Action item —
Transcribe the listing below verbatim, omitting pictures.

[Raw data Boundary: Start]

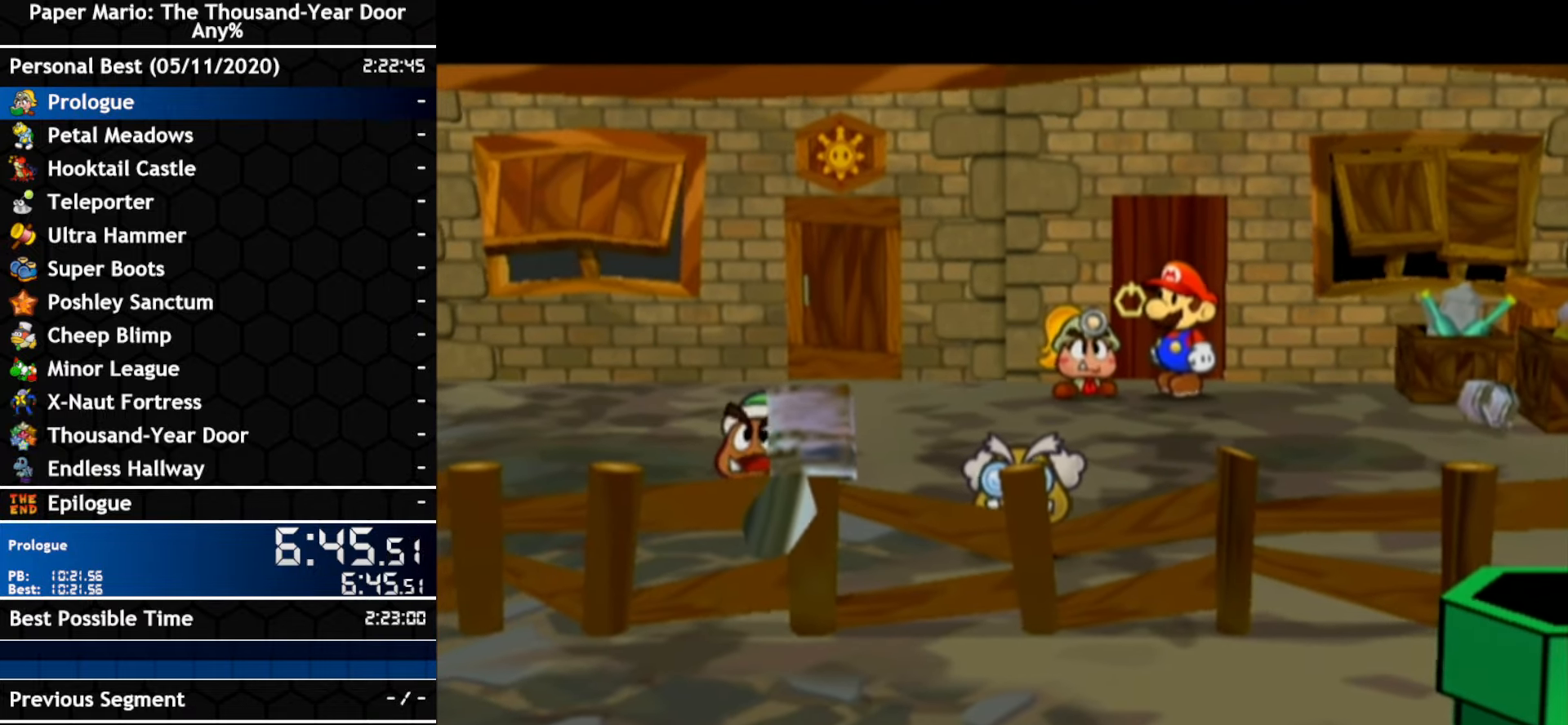
{"buttons": [], "left_stick": "center", "right_stick": "center", "events": []}
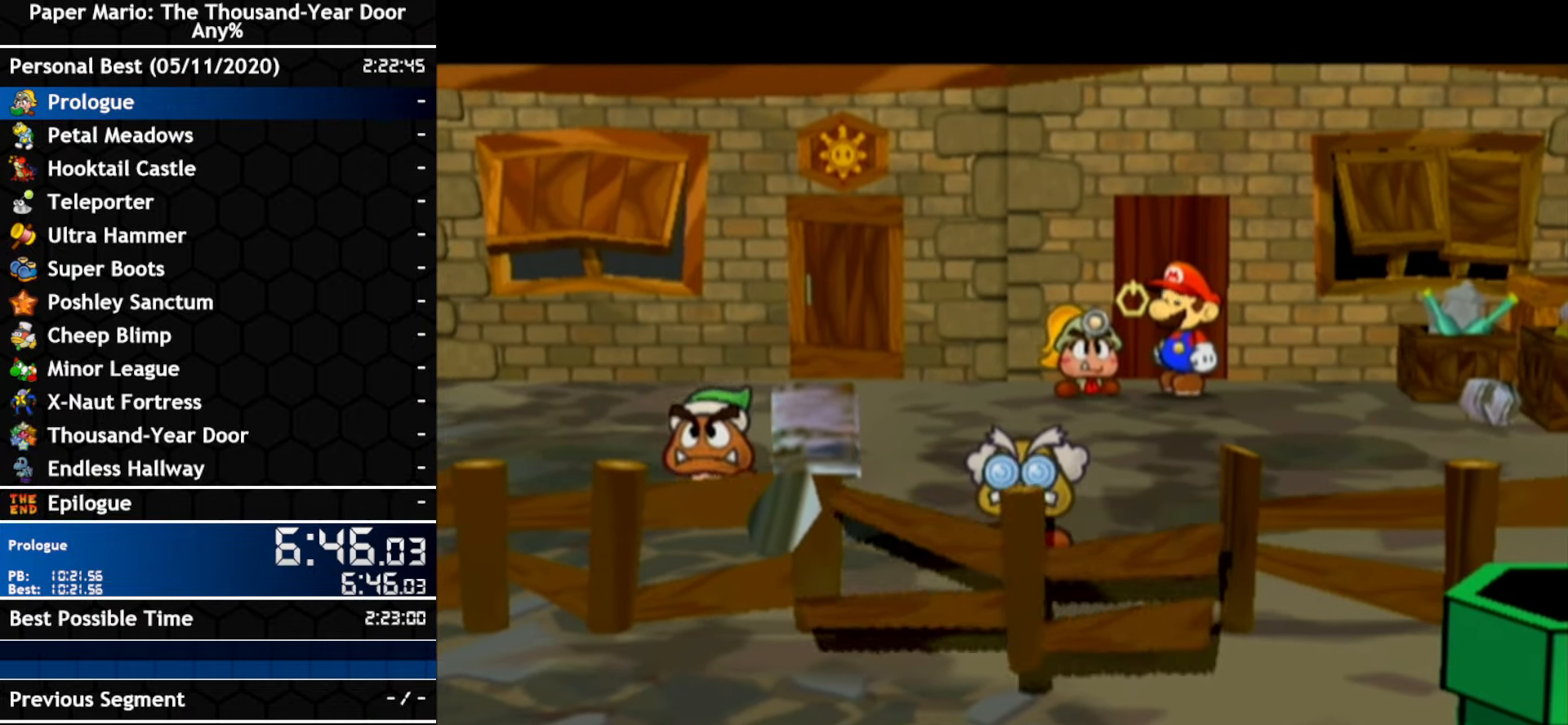
{"buttons": [], "left_stick": "center", "right_stick": "center", "events": []}
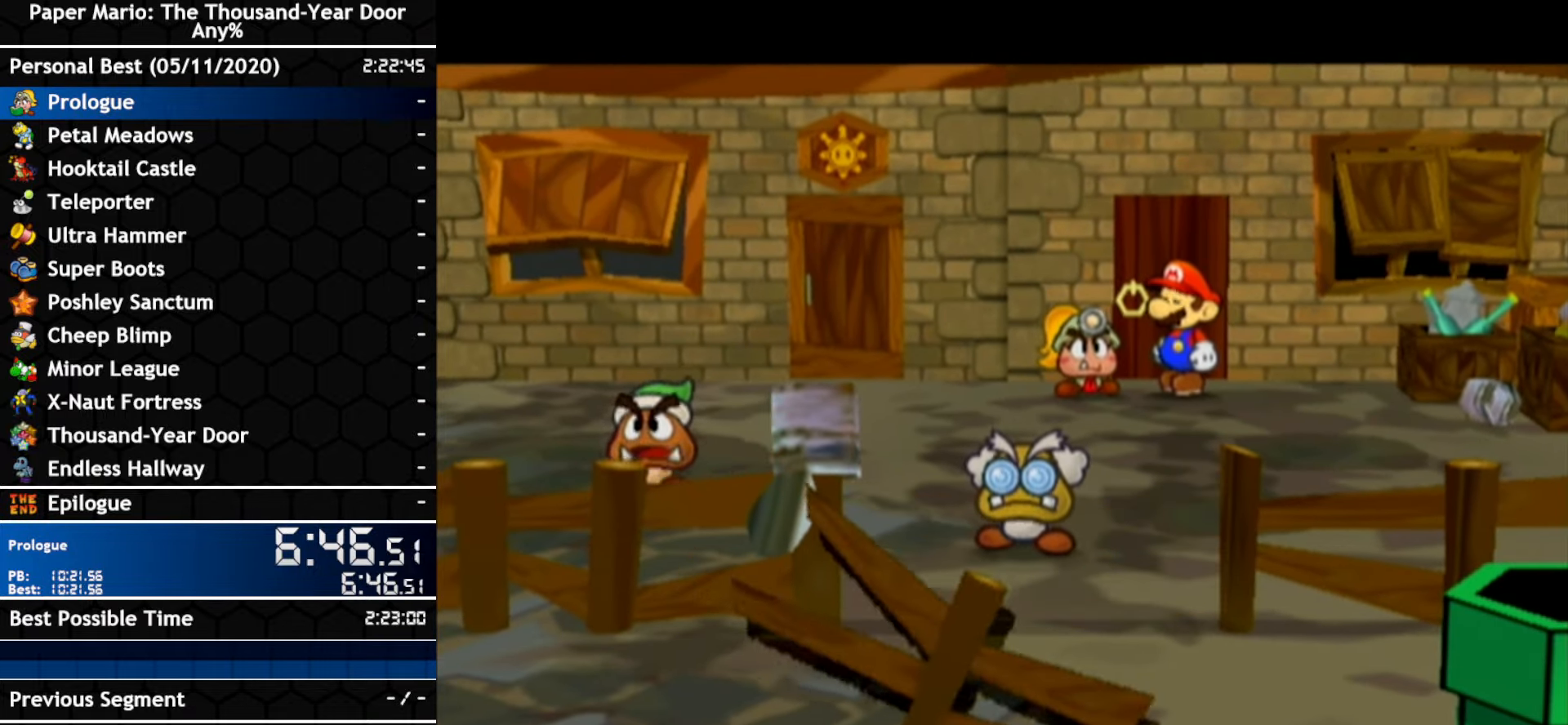
{"buttons": [], "left_stick": "center", "right_stick": "center", "events": []}
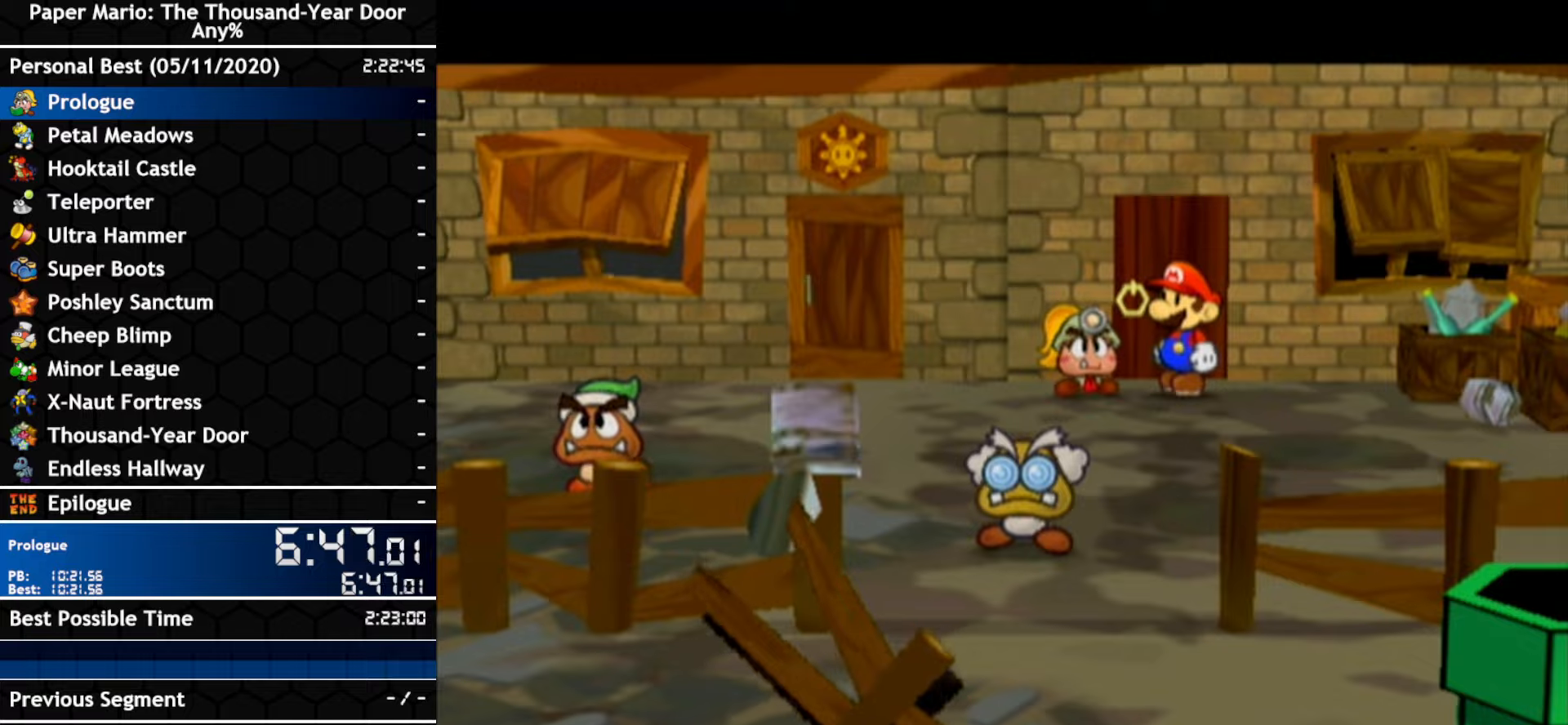
{"buttons": [], "left_stick": "center", "right_stick": "center", "events": []}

[Raw data Boundary: End]

Result of this task —
{"buttons": [], "left_stick": "center", "right_stick": "center", "events": []}
{"buttons": [], "left_stick": "center", "right_stick": "center", "events": []}
{"buttons": [], "left_stick": "center", "right_stick": "center", "events": []}
{"buttons": [], "left_stick": "center", "right_stick": "center", "events": []}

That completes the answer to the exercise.